MATERIALS PROVIDED:
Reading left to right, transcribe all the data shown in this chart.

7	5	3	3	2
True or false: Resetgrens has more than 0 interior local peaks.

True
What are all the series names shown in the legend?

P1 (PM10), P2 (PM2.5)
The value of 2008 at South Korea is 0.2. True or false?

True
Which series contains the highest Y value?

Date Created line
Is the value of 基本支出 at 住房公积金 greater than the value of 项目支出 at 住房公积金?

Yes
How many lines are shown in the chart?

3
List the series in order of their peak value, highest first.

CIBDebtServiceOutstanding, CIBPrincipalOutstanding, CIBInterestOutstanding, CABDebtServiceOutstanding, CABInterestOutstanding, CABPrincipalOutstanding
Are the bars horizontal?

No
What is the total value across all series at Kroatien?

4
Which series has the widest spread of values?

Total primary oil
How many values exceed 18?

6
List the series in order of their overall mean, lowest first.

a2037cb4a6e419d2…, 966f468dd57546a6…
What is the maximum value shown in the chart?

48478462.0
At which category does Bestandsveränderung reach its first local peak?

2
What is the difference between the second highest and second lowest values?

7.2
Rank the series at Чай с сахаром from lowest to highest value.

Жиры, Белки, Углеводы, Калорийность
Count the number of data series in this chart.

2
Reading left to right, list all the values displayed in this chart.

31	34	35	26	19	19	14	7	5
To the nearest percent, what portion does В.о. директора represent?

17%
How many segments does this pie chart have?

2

PROBLEM REQUIREMENTS: Reproduce the data from its first line through the line containing "What are all", replacing "legend" with "key" and leaving everything else unchanged.

ANSWER BOX:
Reading left to right, transcribe all the data shown in this chart.

7	5	3	3	2
True or false: Resetgrens has more than 0 interior local peaks.

True
What are all the series names shown in the key?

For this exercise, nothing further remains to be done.